ESXi6.7u3 (iSCSI, RDM & remove datastore)

Post by **admin** » 12 Apr 2021, 14:17

3 days before license of ESXi7.0 expires, build a new USB (32GB) with ESXi6.7u3

I got lost.
Forgot to backup the old configuration, had to re-create all virtual networks again (5).
After rebuild of ESXi USB bootable device I am not able to reconnect to iSCSI datastore.
Last Saturday ESXi did connect and I saw the iSCSI LUN.
On Sunday even the iSCSI LUN wont work anymore.

Rescan on ESXi does nothing.
Changing CHAP settings for iSCSI says: Successfully changed, but noting is changed!

Errors on changing CHAP settings:

Code: Select all

Update Internet Scsi Authentication Properties Key
haTask-ha-host-vim.host.StorageSystem.updateInternetScsiAuthenticationProperties-2128410307

Description
Updates the authentication properties for an Internet SCSI host bus adapter

State
Failed - A general system error occurred: Errors

Not much more information.

Updated ESXi6.7u3 to latest level with patches.

After several tries, reset the iSCSI by command line:
https://www.reddit.com/r/sysadmin/comme ... _settings/

Make sure only use 1 of the 2 rules (!) uni or mutual CHAP.

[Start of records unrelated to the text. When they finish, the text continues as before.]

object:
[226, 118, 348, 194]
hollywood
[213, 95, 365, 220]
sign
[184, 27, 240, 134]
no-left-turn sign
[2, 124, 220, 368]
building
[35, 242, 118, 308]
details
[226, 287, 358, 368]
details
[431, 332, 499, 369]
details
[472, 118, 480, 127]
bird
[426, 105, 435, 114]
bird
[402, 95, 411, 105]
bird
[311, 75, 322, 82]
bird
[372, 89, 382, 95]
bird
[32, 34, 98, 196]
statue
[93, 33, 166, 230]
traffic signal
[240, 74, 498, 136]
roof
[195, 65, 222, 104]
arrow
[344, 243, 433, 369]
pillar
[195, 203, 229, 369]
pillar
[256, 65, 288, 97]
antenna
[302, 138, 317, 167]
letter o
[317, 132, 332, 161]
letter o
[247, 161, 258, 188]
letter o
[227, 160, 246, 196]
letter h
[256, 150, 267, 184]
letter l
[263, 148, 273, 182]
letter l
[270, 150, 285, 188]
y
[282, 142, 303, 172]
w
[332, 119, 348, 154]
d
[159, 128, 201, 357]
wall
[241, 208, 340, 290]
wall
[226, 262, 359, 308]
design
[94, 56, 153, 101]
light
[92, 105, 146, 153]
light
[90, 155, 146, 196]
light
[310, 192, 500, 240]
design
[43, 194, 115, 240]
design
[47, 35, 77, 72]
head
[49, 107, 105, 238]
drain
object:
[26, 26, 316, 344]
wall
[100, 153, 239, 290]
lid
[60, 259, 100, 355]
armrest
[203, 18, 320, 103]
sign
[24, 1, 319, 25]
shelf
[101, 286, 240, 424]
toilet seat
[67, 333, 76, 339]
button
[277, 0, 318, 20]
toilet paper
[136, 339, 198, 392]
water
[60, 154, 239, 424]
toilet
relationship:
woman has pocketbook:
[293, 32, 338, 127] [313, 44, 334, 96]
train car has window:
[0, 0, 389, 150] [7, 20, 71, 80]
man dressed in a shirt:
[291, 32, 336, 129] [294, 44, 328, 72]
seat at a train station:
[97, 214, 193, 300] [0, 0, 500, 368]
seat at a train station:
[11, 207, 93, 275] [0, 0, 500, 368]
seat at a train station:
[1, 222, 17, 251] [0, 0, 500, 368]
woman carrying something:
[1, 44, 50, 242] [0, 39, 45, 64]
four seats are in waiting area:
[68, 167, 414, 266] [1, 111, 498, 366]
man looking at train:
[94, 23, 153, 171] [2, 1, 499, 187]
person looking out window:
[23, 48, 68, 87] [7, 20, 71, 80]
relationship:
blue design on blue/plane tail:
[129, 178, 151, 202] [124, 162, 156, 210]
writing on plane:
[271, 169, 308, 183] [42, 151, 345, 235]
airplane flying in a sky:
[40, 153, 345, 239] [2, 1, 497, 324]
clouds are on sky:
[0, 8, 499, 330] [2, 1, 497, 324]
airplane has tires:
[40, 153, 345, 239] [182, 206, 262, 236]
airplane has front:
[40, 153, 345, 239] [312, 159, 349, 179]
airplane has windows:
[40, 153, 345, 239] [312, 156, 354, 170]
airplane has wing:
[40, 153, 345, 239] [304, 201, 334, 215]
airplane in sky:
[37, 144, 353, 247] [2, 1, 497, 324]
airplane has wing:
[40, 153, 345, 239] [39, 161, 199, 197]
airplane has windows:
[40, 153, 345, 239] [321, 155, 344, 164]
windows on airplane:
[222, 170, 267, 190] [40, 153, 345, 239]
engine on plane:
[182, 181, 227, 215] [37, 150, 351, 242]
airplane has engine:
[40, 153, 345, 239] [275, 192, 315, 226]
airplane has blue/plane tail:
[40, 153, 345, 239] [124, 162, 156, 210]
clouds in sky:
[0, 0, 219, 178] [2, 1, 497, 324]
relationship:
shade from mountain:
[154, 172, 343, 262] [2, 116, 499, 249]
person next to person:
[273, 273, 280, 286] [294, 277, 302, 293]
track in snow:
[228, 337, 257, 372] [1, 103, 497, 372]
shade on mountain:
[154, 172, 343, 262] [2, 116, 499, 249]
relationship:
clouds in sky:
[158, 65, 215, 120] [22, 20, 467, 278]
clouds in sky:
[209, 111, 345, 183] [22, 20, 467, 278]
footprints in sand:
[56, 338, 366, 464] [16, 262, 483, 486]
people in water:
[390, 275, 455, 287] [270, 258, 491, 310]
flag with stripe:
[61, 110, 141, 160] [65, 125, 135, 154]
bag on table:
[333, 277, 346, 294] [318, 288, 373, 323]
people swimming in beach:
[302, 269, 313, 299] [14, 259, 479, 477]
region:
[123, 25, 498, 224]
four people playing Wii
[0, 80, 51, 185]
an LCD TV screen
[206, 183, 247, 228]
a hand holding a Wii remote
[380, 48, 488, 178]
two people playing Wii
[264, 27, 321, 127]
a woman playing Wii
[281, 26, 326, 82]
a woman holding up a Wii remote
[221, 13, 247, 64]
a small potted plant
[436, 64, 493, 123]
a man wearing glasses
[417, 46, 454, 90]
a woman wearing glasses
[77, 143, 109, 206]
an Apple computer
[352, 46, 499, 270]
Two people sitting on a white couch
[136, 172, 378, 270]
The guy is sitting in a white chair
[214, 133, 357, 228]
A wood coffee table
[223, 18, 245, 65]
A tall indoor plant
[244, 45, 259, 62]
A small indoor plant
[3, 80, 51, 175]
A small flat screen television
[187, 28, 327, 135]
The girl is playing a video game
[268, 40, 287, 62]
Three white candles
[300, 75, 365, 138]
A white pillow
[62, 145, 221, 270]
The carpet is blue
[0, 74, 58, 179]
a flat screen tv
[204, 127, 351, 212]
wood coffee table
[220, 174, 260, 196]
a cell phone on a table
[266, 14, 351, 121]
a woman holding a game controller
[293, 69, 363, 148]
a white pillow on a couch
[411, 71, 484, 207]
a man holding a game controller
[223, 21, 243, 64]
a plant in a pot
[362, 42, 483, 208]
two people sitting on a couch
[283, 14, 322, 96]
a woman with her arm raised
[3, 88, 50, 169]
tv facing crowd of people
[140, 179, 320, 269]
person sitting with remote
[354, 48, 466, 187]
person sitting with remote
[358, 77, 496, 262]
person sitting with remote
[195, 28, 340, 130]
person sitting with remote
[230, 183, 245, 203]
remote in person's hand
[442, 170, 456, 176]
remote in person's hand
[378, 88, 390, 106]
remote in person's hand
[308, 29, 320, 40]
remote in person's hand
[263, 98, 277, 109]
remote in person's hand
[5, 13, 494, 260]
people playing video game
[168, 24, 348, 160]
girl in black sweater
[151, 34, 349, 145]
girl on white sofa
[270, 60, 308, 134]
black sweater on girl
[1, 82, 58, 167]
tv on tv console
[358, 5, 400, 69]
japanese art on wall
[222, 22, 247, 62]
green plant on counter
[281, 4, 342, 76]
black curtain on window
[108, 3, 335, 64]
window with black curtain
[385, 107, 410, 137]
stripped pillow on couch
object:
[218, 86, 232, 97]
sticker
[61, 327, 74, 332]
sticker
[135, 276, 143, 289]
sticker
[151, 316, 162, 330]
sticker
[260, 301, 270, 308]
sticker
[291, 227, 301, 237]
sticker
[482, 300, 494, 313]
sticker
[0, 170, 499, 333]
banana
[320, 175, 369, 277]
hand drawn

Remount the found datastore:
https://serverfault.com/questions/59400 ... k-faillure

Code: Select all

esxcfg-volume -l
esxcfg-volume -m <datastorename>

DG.

Post by **admin** » 03 May 2021, 12:50

This did not work for the next reboot.
Had to manual add it again.

Also see that the iSCSI info is different from SSD info for VMFS:

iSCSI, type Unknown ? :

SSD:

There is no hardware change for both datastores.
As we running out of storage, we planning of making a new iSCSI, 2TB.
Move all from iSCSI 1TB to 2TB then delete iSCSI 1TB.

DG.

Post by **admin** » 04 May 2021, 12:49

Just before the last disk failure, I was thinking of increase iSCSI 1TB to 2TB.
Not sure if the VMFS datastore will / can understand that, so we have to do a test first.

1 - Make 400GB iSCSI & mount to ESXi as datastore VMFS.
2 - Check if there are differences with the current one, which says 'Unknown' as type ? :

If there is no difference, it should be ok.
Could be due to 8MB blocksize instead of 1MB for datastores on SSD's.

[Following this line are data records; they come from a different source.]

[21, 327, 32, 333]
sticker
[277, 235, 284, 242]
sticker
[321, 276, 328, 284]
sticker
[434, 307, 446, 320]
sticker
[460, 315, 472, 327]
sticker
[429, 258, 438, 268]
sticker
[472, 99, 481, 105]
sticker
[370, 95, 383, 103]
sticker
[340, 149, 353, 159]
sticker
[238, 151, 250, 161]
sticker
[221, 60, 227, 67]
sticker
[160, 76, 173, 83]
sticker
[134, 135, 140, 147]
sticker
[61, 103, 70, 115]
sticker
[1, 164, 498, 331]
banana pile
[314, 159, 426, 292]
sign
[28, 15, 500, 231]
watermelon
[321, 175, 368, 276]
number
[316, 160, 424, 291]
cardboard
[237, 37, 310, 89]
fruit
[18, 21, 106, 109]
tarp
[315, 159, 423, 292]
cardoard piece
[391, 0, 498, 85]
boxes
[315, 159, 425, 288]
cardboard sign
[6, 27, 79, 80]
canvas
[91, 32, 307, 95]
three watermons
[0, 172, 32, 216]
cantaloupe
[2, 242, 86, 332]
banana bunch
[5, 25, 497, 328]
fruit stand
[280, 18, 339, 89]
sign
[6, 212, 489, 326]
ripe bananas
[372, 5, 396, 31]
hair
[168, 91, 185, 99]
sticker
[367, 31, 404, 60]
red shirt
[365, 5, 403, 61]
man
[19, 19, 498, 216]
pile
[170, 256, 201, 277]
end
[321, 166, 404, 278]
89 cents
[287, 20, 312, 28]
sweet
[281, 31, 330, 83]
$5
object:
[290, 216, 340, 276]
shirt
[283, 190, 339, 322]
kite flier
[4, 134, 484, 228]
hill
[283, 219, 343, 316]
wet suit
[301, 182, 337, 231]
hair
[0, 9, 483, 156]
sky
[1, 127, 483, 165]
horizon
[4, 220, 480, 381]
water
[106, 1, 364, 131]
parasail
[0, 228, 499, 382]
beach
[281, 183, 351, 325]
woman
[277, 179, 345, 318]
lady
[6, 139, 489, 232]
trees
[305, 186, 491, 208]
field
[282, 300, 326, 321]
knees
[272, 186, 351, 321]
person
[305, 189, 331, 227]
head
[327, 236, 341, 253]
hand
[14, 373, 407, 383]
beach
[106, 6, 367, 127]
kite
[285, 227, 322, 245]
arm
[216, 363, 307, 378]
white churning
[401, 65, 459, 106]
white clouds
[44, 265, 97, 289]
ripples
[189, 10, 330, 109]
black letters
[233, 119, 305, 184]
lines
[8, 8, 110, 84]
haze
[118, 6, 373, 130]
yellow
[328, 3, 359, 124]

3 - Put data (or better, a VM) on datastore.
4 - Now expand the iSCSI (most probably not if connected, so the VM's on that datastore should all be OFF.)
5 - Mount the expanded datastore to ESXi, and test if the VM's still their and working.
6 - Must the datastore being expanded before use of new capacity, due to VMFS format?
7 - Check if VM's still work after expansion.

If all works fine, we could delete this test datastore iSCSI and perform expansion of the current iSCSI datastore.

DG.

Post by **admin** » 04 May 2021, 12:50

(1) The new created datastore has VMFS as type, and not Unknown, as the older iSCSI device.

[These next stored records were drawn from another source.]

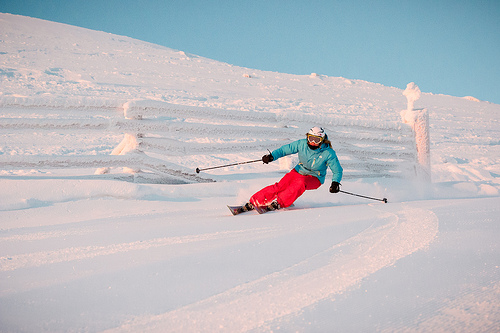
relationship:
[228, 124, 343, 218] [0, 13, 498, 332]
skiier on snow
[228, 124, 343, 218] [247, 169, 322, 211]
skiier wearing pants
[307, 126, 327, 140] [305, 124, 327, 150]
helmet on head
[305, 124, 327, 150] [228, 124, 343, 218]
head on skiier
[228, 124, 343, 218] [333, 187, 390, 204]
skiier holding ski pole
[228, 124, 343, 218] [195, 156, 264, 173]
skiier holding ski pole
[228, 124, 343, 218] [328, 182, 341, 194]
skiier wearing glove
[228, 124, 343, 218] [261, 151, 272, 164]
skiier wearing glove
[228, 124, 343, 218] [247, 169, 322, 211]
skiier has pants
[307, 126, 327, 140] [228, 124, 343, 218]
helmet on skiier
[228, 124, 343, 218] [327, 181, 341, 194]
skiier has left hand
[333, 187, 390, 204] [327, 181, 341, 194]
ski pole in left hand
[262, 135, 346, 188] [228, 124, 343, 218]
jacket on skiier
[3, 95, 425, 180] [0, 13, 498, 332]
tracks are in snow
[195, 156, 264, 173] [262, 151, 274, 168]
ski pole in right hand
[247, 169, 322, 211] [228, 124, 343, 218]
pants are on skiier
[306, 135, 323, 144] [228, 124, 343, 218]
goggles on a skiier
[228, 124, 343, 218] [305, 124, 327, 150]
skiier has head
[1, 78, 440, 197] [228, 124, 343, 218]
fence behind skiier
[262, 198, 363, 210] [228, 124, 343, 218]
shadow of skiier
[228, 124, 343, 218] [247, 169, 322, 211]
skiier in pants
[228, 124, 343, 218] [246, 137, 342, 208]
skiier wearing snowsuit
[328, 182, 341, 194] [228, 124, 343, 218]
glove of skiier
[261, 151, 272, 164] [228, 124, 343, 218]
glove of skiier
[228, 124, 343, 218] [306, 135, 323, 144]
skiier wearing goggles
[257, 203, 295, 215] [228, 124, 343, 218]
ski on skiier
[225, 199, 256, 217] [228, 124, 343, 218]
ski on skiier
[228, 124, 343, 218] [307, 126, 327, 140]
skiier wearing helmet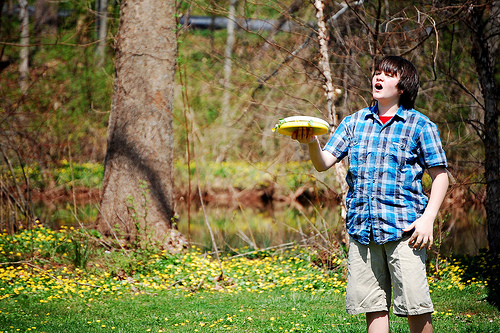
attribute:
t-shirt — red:
[376, 116, 392, 123]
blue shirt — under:
[322, 107, 447, 243]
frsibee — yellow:
[268, 103, 345, 134]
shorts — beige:
[348, 236, 433, 318]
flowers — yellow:
[4, 221, 62, 253]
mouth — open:
[370, 79, 384, 92]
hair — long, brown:
[371, 51, 421, 111]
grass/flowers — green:
[1, 256, 290, 331]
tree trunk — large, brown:
[100, 7, 175, 238]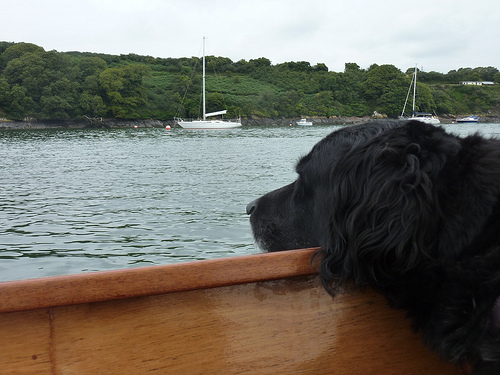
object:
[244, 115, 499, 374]
dog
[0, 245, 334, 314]
ledge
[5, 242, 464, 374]
boat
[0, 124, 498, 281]
water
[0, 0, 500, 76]
sky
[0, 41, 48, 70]
trees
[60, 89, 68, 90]
leaves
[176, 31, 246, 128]
boat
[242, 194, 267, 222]
nose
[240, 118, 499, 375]
fur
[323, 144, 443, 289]
ears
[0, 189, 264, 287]
ripples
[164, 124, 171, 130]
buoys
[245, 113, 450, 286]
head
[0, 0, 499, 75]
clouds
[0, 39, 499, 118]
forest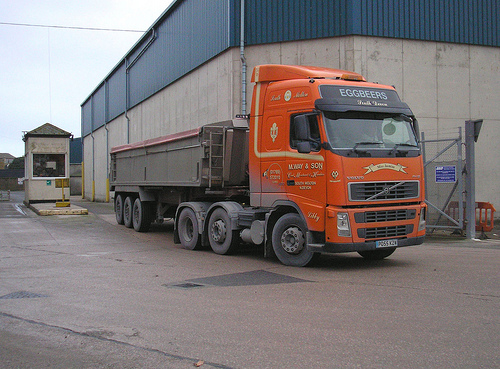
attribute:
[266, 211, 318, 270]
wheel — righ, tire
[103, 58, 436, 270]
truck — orange, large, grey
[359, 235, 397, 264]
wheel — tire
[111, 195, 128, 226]
tire — back, black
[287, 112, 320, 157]
window — passenger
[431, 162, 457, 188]
sign — blue, white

(2) Found a difference, the old iSCSI is mbr formatted, this new one gpt

Also the block-size difference most probably according these settings.

So we continue our test, to see if this new DS can be used & expanded, without loosing the VM's.

(3) Moved a VM to new DS and testing the Windows8 x64 machine (with vSphere Client & VM Converter).
Graph shows the VM moved (from iSCSI to iSCSI, 20MB/s). Not as fas as I hoped, but could be due to remotely working.
And afterwards starting -after several years- so updates were awaiting.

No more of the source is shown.